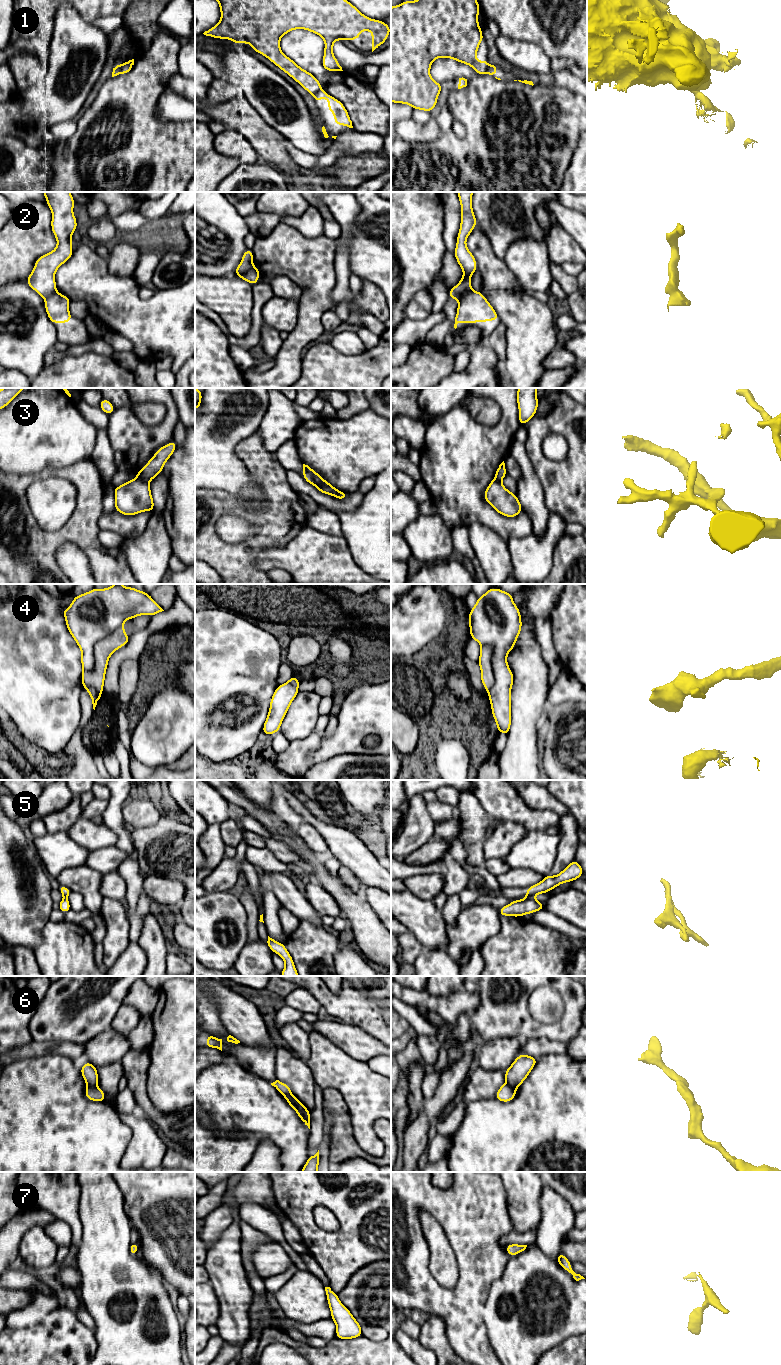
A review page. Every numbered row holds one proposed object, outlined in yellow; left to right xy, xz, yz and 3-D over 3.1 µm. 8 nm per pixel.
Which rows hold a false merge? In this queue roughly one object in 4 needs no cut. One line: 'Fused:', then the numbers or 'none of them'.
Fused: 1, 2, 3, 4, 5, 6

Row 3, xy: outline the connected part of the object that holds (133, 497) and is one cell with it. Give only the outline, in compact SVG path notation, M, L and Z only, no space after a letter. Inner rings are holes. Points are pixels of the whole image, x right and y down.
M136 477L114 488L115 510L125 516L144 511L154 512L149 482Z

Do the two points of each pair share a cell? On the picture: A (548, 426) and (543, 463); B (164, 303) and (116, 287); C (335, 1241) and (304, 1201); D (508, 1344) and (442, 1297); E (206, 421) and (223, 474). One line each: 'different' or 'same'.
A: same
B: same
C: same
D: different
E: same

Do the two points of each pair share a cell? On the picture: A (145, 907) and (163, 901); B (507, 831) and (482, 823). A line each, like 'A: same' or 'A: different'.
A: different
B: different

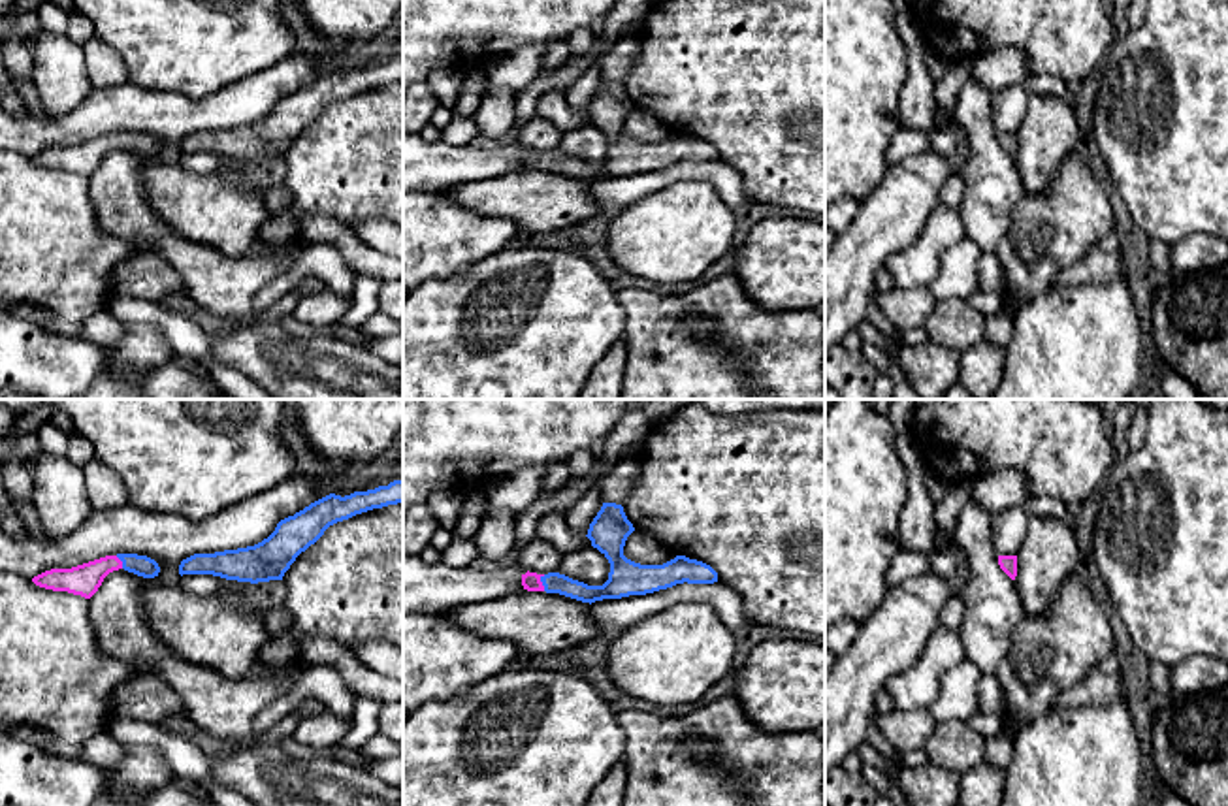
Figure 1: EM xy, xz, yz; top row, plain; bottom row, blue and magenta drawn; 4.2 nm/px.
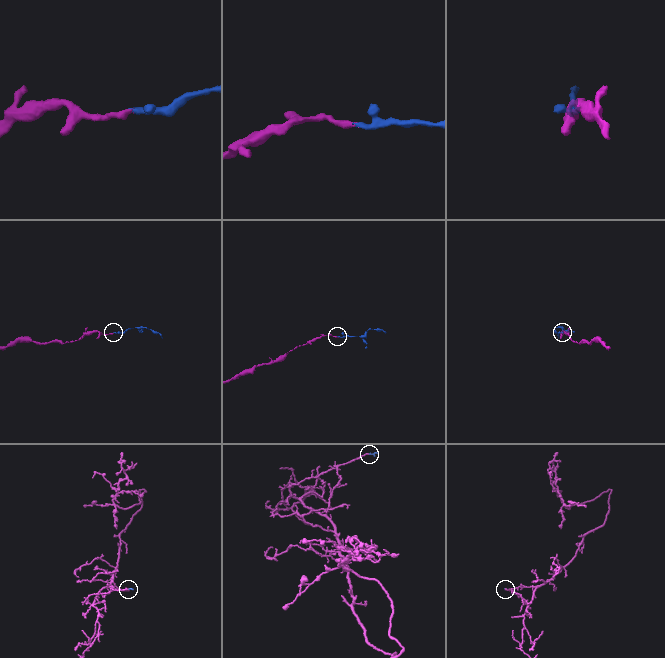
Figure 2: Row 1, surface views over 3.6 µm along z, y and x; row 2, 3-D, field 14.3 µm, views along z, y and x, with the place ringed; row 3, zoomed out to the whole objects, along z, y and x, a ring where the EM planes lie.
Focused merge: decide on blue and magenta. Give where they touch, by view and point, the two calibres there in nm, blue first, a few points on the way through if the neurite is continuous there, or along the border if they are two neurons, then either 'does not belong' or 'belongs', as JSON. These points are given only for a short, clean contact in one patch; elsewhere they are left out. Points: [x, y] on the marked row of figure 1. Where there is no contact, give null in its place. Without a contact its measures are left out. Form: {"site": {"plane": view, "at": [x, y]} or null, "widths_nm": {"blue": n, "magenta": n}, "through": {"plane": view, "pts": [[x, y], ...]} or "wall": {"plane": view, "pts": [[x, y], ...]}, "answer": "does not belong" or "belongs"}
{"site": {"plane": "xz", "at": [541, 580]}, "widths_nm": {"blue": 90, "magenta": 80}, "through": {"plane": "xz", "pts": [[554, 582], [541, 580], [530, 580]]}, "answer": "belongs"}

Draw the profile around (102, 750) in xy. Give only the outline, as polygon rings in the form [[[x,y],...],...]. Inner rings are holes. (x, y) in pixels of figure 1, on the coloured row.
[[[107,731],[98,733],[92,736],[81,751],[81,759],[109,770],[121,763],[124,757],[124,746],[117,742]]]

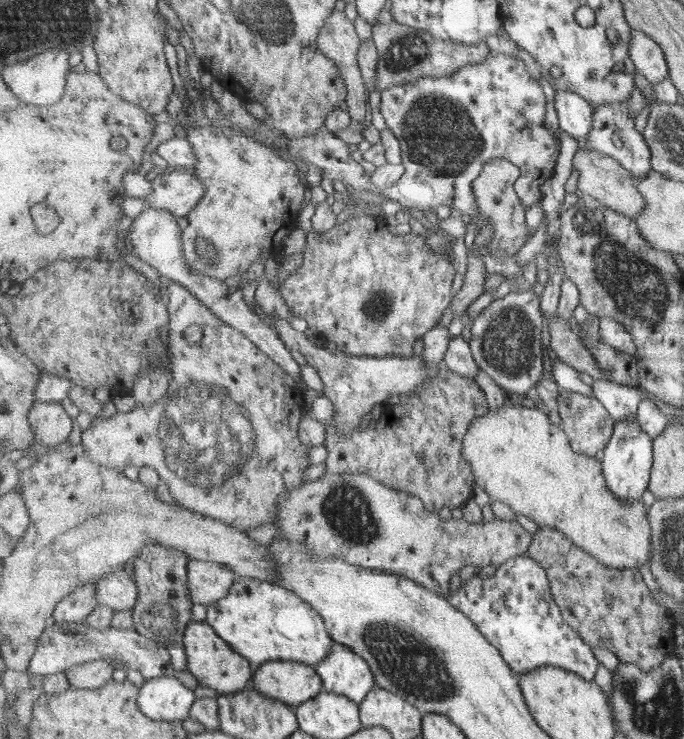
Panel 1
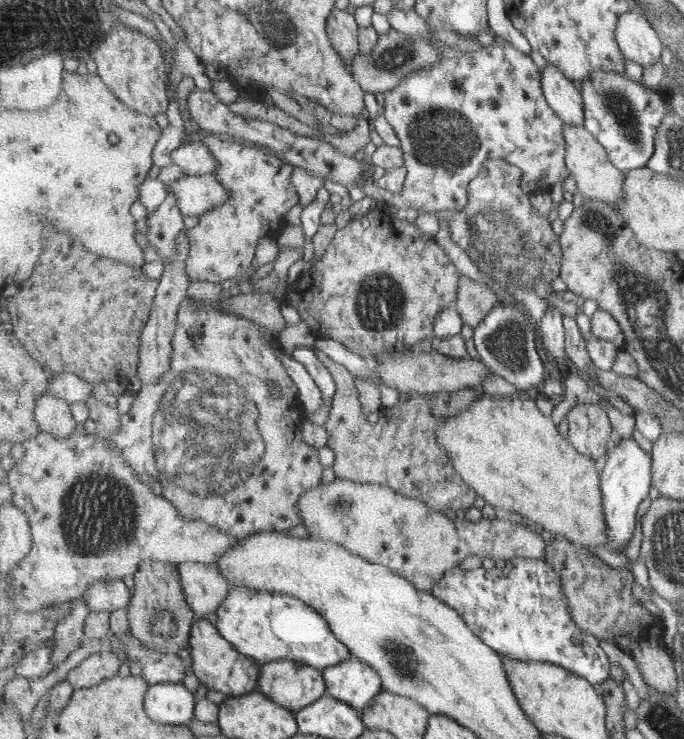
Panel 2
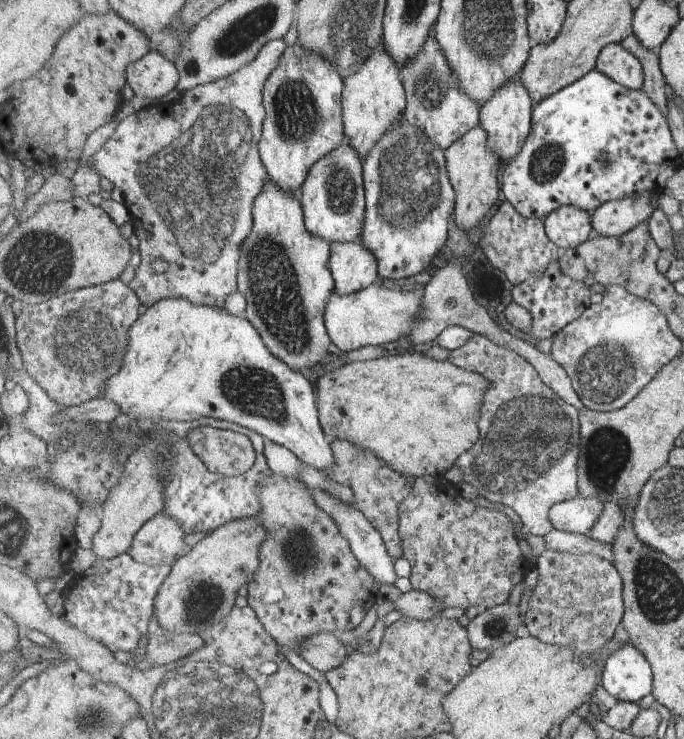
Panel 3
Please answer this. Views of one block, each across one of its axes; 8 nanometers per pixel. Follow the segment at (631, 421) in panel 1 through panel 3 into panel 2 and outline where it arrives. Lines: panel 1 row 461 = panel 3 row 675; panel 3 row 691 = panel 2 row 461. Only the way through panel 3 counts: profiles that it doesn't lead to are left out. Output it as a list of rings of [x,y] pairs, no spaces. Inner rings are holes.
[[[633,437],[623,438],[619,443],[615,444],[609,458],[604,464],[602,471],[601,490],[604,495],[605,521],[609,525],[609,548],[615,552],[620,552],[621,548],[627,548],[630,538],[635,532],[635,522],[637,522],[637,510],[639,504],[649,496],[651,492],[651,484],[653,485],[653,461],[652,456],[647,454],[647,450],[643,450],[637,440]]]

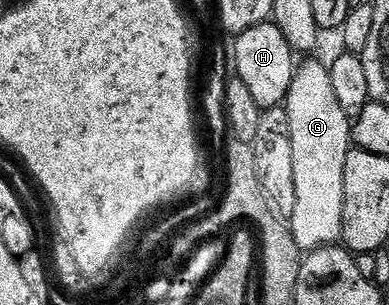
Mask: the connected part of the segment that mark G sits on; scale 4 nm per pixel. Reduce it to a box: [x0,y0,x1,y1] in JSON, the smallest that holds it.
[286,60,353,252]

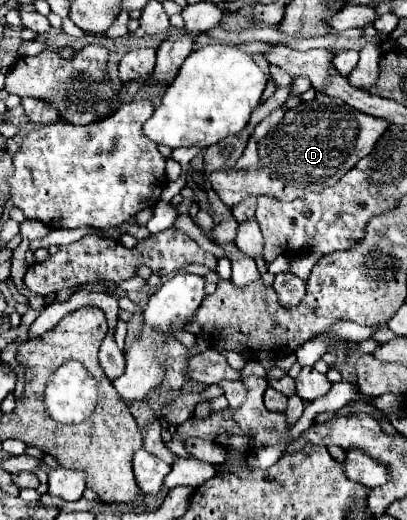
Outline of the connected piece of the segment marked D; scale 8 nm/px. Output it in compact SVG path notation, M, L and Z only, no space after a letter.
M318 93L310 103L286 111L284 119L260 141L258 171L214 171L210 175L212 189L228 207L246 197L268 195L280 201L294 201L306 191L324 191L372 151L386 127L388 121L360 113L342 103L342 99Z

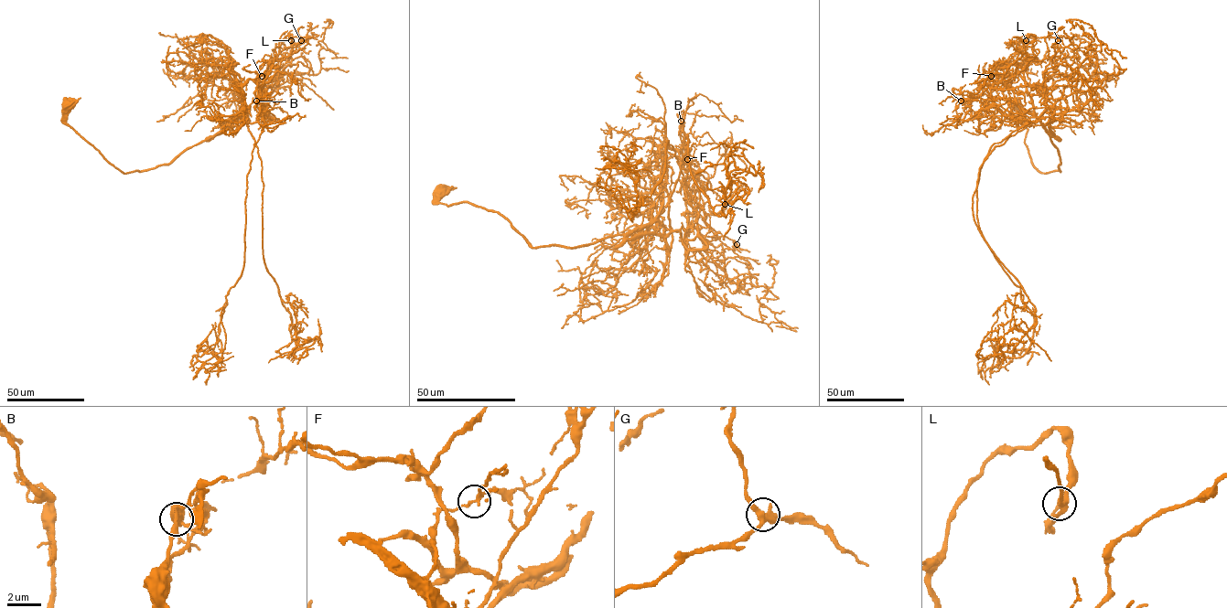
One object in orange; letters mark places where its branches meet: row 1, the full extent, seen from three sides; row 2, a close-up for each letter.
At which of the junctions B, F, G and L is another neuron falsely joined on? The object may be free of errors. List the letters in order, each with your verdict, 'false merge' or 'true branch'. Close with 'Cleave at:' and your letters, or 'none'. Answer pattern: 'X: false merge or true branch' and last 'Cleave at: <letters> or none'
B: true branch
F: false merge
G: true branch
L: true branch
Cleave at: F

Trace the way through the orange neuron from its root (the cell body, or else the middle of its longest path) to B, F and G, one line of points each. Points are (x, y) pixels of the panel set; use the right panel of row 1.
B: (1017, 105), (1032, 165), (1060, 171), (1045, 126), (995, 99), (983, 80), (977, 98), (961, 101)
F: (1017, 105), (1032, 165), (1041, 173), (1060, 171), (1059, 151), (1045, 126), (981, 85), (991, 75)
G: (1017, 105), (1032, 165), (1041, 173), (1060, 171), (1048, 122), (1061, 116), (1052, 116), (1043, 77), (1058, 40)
□ □ □ □
#### What you need to do
Leaving the pictures out, output all of the listing exactly.

#### Response to this task
A review page. Every numbered row holds one proposed object, outlined in yellow; left to right xy, xz, yz and 3-D over 3.1 µm. 8 nm per pixel.
Which rows hold a false merge? In this queue roughly one object in 4 needs no cut. One line: 'Fused:', then the numbers or 'none of them'.
Fused: 1, 2, 3, 4, 5, 6

Row 3, xy: outline the connected part of the object that holds (133, 497) and is one cell with it. Give only the outline, in compact SVG path notation, M, L and Z only, no space after a letter. Inner rings are holes. Points are pixels of the whole image, x right and y down.
M136 477L114 488L115 510L125 516L144 511L154 512L149 482Z

Do the two points of each pair share a cell? On the picture: A (548, 426) and (543, 463); B (164, 303) and (116, 287); C (335, 1241) and (304, 1201); D (508, 1344) and (442, 1297); E (206, 421) and (223, 474). One line each: 'different' or 'same'.
A: same
B: same
C: same
D: different
E: same

Do the two points of each pair share a cell? On the picture: A (145, 907) and (163, 901); B (507, 831) and (482, 823). A line each, like 'A: same' or 'A: different'.
A: different
B: different

Figure 1: EM xy, xz, yz; top row, plain; bottom row, blue and magenta drawn; 4.2 nm/px.
Figure 2: Row 1, surface views over 3.6 µm along z, y and x; row 2, 3-D, field 14.3 µm, views along z, y and x, with the place ringed; row 3, zoomed out to the whole objects, along z, y and x, a ring where the EM planes lie.
Focused merge: decide on blue and magenta. Give where they touch, by view and point, the two calibres there in nm, blue first, a few points on the way through if the neurite is continuous there, or along the border if they are two neurons, then either 'does not belong' or 'belongs', as JSON. These points are given only for a short, clean contact in one patch; elsewhere they are left out. Points: [x, y] on the marked row of figure 1. Where there is no contact, give null in its place. Without a contact its measures are left out. Form: {"site": {"plane": view, "at": [x, y]} or null, "widths_nm": {"blue": n, "magenta": n}, "through": {"plane": view, "pts": [[x, y], ...]} or "wall": {"plane": view, "pts": [[x, y], ...]}, "answer": "does not belong" or "belongs"}
{"site": {"plane": "xz", "at": [541, 580]}, "widths_nm": {"blue": 90, "magenta": 80}, "through": {"plane": "xz", "pts": [[554, 582], [541, 580], [530, 580]]}, "answer": "belongs"}

Draw the profile around (102, 750) in xy. Give only the outline, as polygon rings in the form [[[x,y],...],...]. Inner rings are holes. (x, y) in pixels of figure 1, on the coloured row.
[[[107,731],[98,733],[92,736],[81,751],[81,759],[109,770],[121,763],[124,757],[124,746],[117,742]]]

Panel 1
Panel 2
Panel 3
Please answer this. Views of one block, each across one of its axes; 8 nanometers per pixel. Follow the segment at (631, 421) in panel 1 through panel 3 into panel 2 and outline where it arrives. Lines: panel 1 row 461 = panel 3 row 675; panel 3 row 691 = panel 2 row 461. Only the way through panel 3 counts: profiles that it doesn't lead to are left out. Output it as a list of rings of [x,y] pairs, no spaces. Inner rings are holes.
[[[633,437],[623,438],[619,443],[615,444],[609,458],[604,464],[602,471],[601,490],[604,495],[605,521],[609,525],[609,548],[615,552],[620,552],[621,548],[627,548],[630,538],[635,532],[635,522],[637,522],[637,510],[639,504],[649,496],[651,492],[651,484],[653,485],[653,461],[652,456],[647,454],[647,450],[643,450],[637,440]]]

Mask: the connected part of the segment that mark G sits on; scale 4 nm per pixel. Reduce it to a box: [x0,y0,x1,y1] in JSON, the smallest that holds it.
[286,60,353,252]

Outline of the connected piece of the segment marked D; scale 8 nm/px. Output it in compact SVG path notation, M, L and Z only, no space after a letter.
M318 93L310 103L286 111L284 119L260 141L258 171L214 171L210 175L212 189L228 207L246 197L268 195L280 201L294 201L306 191L324 191L372 151L386 127L388 121L360 113L342 103L342 99Z

One object in orange; letters mark places where its branches meet: row 1, the full extent, seen from three sides; row 2, a close-up for each letter.
At which of the junctions B, F, G and L is another neuron falsely joined on? The object may be free of errors. List the letters in order, each with your verdict, 'false merge' or 'true branch'. Close with 'Cleave at:' and your letters, or 'none'. Answer pattern: 'X: false merge or true branch' and last 'Cleave at: <letters> or none'
B: true branch
F: false merge
G: true branch
L: true branch
Cleave at: F

Trace the way through the orange neuron from its root (the cell body, or else the middle of its longest path) to B, F and G, one line of points each. Points are (x, y) pixels of the panel set; use the right panel of row 1.
B: (1017, 105), (1032, 165), (1060, 171), (1045, 126), (995, 99), (983, 80), (977, 98), (961, 101)
F: (1017, 105), (1032, 165), (1041, 173), (1060, 171), (1059, 151), (1045, 126), (981, 85), (991, 75)
G: (1017, 105), (1032, 165), (1041, 173), (1060, 171), (1048, 122), (1061, 116), (1052, 116), (1043, 77), (1058, 40)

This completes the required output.